- Directed by: Shaul Schwarz
- Produced by: Jay Van Hoy Lars Knudsen Todd Hagopian
- Edited by: Bryan Chang Jay Arthur Sterrenberg
- Music by: Jeremy Turner
- Production companies: Parts & Labor
- Release date: November 22, 2013;
- Running time: 88 minutes
- Country: United States
- Language: English
- Box office: $145,088

= Narco Cultura =

Narco Cultura is a 2013 documentary film about the Mexican drug war in Ciudad Juárez, directed by Shaul Schwarz. The two main focal points of the movie are Edgar Quintero of the narcocorrido band Buknas de Culiacán and crime-scene investigator Richi Soto.

== Music ==
These songs were played throughout the documentary with the intention of guiding the audience through scene to scene. The film used several songs from that were written by different artists:

El Mini 6 is a song inspired by the life of Raúl Meza Torres, an assassin for the Sinaloa Cartel. His alias was "El Mini 6" and the song by Los Buknas de Culiacan recalls Raúl's life as an inspiration before his death in 2010.

==Reception==
On review aggregator website Rotten Tomatoes, the film has an 89% approval rating based on 4 reviews, with an average ranking of 7.6/10. On Metacritic, the film have a score of 74 out of a 100 by 19 reviews, indicating "generally favorable reviews".

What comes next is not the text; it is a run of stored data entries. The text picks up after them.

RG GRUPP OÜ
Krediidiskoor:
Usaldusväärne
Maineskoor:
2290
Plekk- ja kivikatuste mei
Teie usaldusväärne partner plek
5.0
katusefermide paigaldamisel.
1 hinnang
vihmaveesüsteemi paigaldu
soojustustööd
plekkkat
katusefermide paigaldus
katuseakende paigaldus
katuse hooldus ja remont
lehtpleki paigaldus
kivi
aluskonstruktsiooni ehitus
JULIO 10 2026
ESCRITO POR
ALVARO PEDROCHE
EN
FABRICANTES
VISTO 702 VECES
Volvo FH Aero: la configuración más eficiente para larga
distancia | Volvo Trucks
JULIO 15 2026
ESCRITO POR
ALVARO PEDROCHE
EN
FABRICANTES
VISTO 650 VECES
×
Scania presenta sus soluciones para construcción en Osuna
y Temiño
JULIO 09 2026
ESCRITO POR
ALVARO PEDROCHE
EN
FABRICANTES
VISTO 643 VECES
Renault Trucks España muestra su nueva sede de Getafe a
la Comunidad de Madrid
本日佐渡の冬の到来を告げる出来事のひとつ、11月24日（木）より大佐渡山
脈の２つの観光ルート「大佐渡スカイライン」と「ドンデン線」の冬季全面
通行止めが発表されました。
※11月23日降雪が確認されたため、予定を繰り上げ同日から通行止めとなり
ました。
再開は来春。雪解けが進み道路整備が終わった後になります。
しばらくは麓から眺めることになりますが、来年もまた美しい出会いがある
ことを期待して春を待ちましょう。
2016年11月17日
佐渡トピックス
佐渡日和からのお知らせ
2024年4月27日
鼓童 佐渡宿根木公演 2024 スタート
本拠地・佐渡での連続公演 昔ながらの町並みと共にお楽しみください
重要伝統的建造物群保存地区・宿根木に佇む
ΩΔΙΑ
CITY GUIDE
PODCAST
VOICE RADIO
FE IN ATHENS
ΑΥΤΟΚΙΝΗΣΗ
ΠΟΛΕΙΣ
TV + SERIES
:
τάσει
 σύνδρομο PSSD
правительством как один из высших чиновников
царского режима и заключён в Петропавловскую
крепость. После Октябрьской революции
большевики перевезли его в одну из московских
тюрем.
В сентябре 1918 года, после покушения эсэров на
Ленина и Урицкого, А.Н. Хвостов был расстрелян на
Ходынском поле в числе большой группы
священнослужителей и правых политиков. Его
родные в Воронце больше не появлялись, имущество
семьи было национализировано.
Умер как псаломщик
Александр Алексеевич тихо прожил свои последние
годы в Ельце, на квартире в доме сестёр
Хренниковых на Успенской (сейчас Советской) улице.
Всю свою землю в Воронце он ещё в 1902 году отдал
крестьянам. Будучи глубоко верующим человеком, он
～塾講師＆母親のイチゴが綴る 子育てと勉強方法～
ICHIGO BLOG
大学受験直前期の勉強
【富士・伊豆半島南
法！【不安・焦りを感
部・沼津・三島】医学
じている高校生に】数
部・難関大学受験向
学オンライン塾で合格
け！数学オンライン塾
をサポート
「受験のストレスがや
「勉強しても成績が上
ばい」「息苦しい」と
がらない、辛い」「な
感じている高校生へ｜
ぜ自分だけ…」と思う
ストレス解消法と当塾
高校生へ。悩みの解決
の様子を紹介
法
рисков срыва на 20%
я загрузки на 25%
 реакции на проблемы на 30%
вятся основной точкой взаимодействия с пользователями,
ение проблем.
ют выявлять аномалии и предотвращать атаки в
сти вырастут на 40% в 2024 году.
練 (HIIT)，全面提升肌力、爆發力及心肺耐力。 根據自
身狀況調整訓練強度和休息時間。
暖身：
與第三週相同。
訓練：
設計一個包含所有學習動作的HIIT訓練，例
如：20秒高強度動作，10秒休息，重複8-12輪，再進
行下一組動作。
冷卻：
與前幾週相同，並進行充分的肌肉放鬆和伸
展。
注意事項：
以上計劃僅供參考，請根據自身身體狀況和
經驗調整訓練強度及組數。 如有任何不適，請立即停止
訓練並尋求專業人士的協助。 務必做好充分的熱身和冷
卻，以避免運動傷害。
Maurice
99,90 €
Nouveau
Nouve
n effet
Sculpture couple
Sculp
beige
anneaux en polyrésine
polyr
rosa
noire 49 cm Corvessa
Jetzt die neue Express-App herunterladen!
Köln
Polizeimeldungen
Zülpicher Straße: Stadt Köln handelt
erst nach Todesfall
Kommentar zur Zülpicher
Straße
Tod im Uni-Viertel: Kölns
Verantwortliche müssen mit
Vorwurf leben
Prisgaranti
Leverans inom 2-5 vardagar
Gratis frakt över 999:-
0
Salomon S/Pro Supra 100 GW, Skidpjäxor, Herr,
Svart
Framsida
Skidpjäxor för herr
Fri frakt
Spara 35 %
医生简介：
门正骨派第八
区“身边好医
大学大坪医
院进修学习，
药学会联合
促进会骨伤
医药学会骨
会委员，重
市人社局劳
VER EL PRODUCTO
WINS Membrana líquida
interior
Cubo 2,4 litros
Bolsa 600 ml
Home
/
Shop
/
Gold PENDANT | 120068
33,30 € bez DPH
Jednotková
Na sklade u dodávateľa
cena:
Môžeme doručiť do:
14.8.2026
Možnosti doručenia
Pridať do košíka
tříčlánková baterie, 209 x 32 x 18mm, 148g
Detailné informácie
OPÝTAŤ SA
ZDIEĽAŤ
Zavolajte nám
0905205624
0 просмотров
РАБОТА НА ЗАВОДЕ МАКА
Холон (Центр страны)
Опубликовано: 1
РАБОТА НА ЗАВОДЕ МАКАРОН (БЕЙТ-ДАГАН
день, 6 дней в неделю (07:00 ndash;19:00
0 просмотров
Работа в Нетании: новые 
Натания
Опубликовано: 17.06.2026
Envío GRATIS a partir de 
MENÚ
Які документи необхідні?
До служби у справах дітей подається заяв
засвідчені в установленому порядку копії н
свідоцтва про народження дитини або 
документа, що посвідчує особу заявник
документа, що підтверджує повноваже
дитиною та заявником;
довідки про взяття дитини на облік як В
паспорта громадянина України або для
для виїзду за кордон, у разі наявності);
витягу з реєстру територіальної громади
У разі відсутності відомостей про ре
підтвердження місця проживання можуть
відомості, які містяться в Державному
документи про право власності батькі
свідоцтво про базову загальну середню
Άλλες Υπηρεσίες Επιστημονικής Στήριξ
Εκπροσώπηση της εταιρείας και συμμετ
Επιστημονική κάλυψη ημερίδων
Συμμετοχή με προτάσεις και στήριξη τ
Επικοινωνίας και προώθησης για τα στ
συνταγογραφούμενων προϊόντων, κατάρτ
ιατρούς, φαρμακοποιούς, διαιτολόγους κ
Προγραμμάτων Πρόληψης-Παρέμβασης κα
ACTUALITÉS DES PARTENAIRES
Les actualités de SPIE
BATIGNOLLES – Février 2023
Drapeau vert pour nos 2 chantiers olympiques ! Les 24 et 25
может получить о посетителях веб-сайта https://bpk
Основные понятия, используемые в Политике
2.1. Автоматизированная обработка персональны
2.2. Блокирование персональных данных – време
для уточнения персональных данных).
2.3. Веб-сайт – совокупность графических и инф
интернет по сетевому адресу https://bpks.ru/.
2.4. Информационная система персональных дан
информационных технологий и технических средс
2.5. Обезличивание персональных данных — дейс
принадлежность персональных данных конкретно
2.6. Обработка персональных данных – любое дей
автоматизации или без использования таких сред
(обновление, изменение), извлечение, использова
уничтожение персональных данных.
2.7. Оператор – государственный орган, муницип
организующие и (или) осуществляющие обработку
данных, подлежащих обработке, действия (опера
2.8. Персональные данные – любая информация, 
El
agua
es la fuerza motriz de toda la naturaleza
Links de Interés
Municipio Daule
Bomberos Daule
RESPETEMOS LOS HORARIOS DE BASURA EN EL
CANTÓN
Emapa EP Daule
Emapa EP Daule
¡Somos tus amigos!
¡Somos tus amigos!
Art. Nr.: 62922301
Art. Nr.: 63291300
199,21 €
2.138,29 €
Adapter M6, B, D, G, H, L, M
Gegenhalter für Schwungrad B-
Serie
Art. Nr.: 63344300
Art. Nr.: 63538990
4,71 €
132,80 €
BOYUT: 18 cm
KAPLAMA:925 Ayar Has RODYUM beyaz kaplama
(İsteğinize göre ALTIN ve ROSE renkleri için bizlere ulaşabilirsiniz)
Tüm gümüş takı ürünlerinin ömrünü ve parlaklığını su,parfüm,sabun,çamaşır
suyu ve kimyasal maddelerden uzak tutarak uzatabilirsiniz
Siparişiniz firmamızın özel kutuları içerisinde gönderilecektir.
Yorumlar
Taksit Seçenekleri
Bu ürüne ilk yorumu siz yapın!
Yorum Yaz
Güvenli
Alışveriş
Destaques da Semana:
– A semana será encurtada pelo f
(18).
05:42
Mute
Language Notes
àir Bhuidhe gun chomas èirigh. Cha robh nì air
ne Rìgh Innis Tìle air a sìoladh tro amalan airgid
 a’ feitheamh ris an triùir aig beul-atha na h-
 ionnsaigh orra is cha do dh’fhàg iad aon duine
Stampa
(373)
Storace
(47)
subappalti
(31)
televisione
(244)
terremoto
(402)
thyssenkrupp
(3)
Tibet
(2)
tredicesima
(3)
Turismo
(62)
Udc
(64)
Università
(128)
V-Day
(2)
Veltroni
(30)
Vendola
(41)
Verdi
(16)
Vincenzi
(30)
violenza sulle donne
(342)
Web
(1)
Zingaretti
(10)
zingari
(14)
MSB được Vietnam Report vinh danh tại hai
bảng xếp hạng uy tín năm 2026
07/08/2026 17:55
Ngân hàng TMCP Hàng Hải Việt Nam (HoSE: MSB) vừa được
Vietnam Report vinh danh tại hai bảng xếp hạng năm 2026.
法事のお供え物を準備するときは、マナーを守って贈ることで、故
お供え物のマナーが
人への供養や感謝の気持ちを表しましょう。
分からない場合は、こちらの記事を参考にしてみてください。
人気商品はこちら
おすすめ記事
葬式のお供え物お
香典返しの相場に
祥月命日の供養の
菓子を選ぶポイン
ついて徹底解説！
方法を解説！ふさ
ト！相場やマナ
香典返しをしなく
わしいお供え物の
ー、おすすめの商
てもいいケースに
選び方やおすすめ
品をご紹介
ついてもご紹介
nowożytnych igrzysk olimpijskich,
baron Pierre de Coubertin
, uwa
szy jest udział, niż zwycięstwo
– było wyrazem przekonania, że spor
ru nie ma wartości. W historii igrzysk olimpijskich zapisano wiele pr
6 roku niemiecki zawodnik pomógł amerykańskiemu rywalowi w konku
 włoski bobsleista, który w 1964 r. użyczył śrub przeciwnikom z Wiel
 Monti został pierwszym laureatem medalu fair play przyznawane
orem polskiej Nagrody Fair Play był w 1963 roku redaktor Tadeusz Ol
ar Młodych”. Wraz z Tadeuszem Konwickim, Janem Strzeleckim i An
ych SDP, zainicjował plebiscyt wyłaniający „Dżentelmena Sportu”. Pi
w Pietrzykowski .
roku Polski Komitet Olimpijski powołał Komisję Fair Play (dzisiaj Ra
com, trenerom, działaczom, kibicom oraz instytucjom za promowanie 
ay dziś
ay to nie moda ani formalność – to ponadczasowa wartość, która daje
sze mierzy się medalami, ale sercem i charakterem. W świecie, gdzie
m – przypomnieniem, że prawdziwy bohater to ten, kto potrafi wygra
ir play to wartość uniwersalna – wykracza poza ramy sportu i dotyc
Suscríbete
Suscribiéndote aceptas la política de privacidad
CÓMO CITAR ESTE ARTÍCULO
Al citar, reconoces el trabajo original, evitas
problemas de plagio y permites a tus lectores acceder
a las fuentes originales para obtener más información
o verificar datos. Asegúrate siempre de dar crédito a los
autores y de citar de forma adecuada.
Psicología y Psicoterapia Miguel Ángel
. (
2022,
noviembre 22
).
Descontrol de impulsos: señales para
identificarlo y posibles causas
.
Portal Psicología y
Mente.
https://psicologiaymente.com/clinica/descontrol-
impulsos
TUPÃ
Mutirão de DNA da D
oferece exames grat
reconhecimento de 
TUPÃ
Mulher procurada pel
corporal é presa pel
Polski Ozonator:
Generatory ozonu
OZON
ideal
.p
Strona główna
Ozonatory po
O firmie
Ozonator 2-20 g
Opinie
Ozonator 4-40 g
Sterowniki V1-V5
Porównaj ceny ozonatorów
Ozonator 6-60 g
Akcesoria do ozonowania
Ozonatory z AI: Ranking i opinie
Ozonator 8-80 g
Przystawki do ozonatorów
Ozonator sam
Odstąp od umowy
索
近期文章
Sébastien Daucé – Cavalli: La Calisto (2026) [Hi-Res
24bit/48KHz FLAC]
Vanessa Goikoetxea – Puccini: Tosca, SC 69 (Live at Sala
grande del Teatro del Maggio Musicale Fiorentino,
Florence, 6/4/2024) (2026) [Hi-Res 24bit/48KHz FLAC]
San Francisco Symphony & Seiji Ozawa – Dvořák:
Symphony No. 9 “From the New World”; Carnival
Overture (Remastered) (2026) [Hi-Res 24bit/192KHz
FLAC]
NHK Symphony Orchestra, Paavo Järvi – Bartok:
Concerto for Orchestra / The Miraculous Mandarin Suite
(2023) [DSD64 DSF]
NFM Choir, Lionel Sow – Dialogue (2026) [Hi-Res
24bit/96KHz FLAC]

The Austin Chronicles Marc Savlov awarded the film with 4 out of 5 stars, while Tomas Hachard of Slant Magazine gave it 3 out of 4.

Writing for the National Catholic Reporter, Sr. Rose Pacatte wrote "Narco Cultura is about a "disturbingly glorified conflict" that no one is paying attention to and how pop culture functions in society and in commerce. For people who care, it is a film not to be missed".

Peter Rainer of The Christian Science Monitor called the documentary as "powerful", adding that the film "gets inside the world of two men who, in very different ways, inhabit this horror".

According to Ignatiy Vishnevetsky of The A.V. Club, the film is "[b]oth an unflinching record of Mexico's drug war and an investigation of how violence becomes unreal and glamorized".

Following its screening at the 2013 Sundance Film Festival, Justin Lowe of The Hollywood Reporter said "This issue-based journalism piece yields diminishing returns the deeper it digs".

Stephen Holden of The New York Times was of the same view, he added "There is nothing here that hasn't been more thoroughly documented in other studies of the drug-related crime that grips Juárez".

Geoff Berkshire of Variety praised the film for being an "eye-opening examination" and for "its unsettling pop-culture side effects", calling Narco Cultura "overwhelming [and] absorbing".